Depuis 2013 il reçoit la formation intensive de préparation au Shiho, la Transmission de Maître zen par un lien fort avec Maître Taigu de qui il reçoit en 2014 Denpo, la succession dans la lignée des Patriarches. Il œuvre à transmettre un zen moderne et joyeux en harmonie avec notre culture occidentale ; un zen engagé et authentique, vivant, ouvert et créatif .

En mai 2017 il donne la transmission de Maître Zen à deux de ses disciples, Florence Ninzan Clery Sensei et Valérie Daihatsu Duvauchelle Sensei.

Ian Myozan Kodo Kilroy Sensei.

Descendant direct de Taigu Sensei, reçut la transmission de Maître en même temps que Federico Dainin Joko Sensei. Il dirige notre sangha d'Irlande.

 

David Taikyo Morgans Sensei.

Descendant direct de Taigu Sensei. Il dirige notre sangha d'Angleterre.
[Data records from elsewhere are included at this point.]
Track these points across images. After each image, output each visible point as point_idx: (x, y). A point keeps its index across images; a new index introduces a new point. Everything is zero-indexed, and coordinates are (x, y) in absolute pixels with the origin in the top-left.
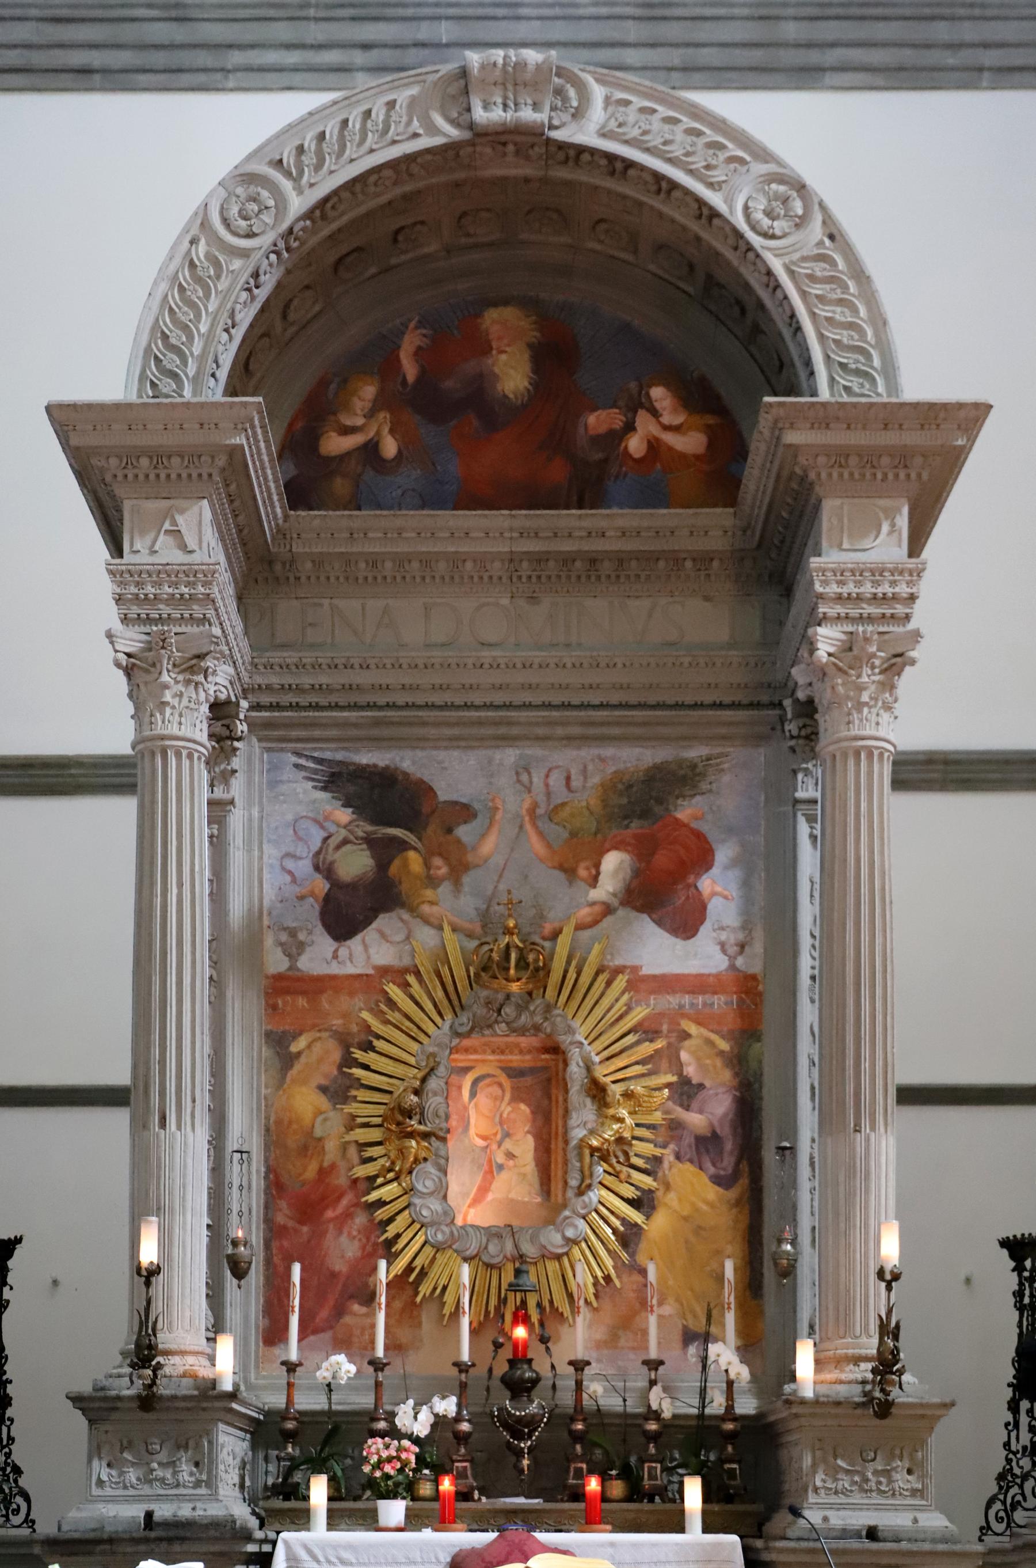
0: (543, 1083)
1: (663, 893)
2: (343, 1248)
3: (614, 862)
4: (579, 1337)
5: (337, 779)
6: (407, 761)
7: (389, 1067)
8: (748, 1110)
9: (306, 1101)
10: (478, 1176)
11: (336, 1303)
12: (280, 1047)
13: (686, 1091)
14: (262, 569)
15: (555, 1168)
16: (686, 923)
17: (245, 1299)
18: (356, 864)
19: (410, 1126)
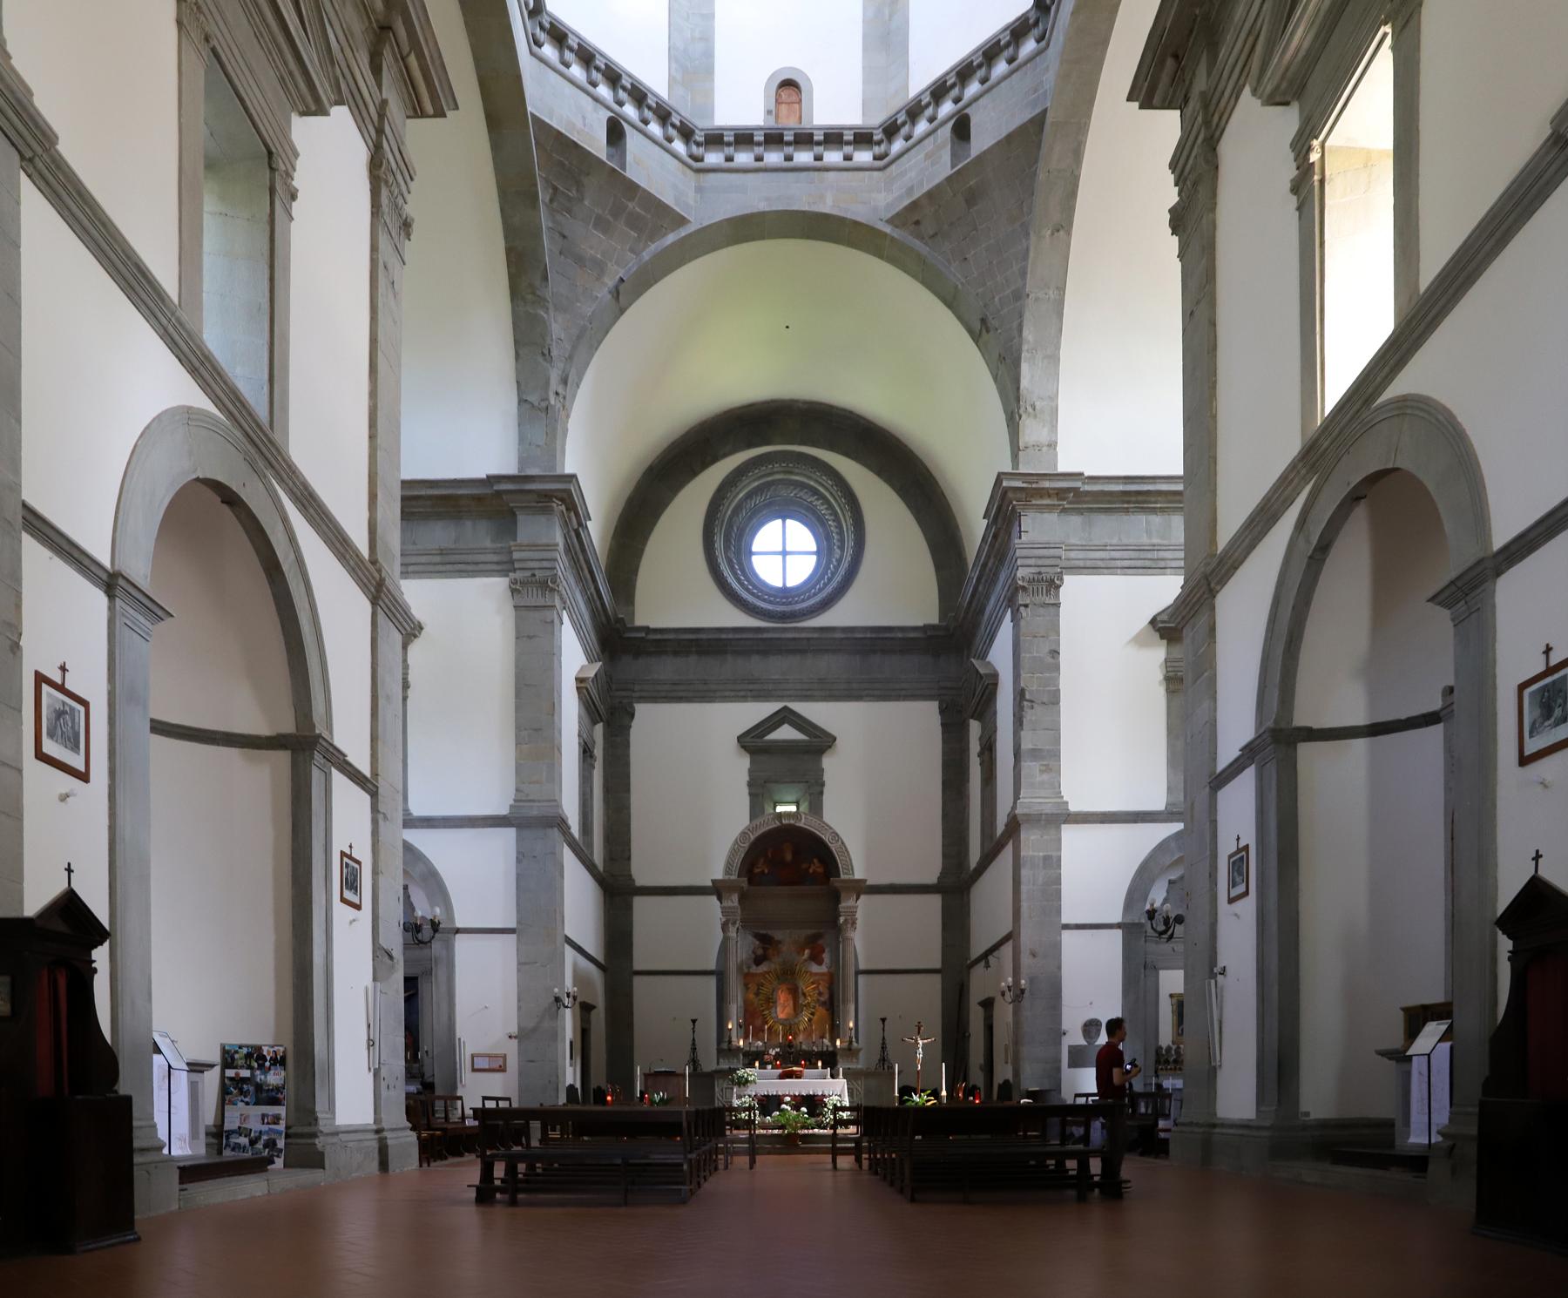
0: (794, 992)
1: (816, 958)
2: (758, 1022)
3: (807, 952)
4: (801, 1038)
5: (757, 936)
6: (770, 932)
7: (764, 990)
8: (832, 997)
9: (752, 996)
10: (782, 1010)
11: (758, 1033)
12: (746, 986)
13: (820, 994)
14: (743, 898)
15: (797, 1008)
16: (820, 963)
17: (742, 1031)
18: (760, 952)
19: (770, 1001)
Valerie Dai Hatsu Duvauchelle Sensei.

Tenzo (maitre de cuisine) et disciple de Federico Dainin Jôkô Sensei. Elle enseigne particulièrement la Shojin-Ryori, et elle est la seule moniale zen en France à avoir pratiqué et reçu la transmission de cette tradition incontournable dans la pratique du zen Sôtô. Elle a pratiqué et étudié de longues années au Japon dans notre temple principal Soji-ji, et , côtoyant Koganeyama Roshi , elle découvre sa vocation de Tenzo.

Elle est à l'origine de La Cuisine de La Bienveillance, une école de transmission, d'ateliers, de formations et de pratique spirituelle de la nourriture. Sur la voie du goût silencieux elle honore cette pratique  si chère et précieuse  à notre réformateur Maitre Dogen auteur du très connu Tenzo-Kyokun, la transmission au maître de cuisine. Découvrez Daihatsu et son enseignement sur: www.lacuisinedelabienveillance.org

Florence Ninzan Cléry Sensei.

Disciple de Federico Dainin Jôkô Sensei.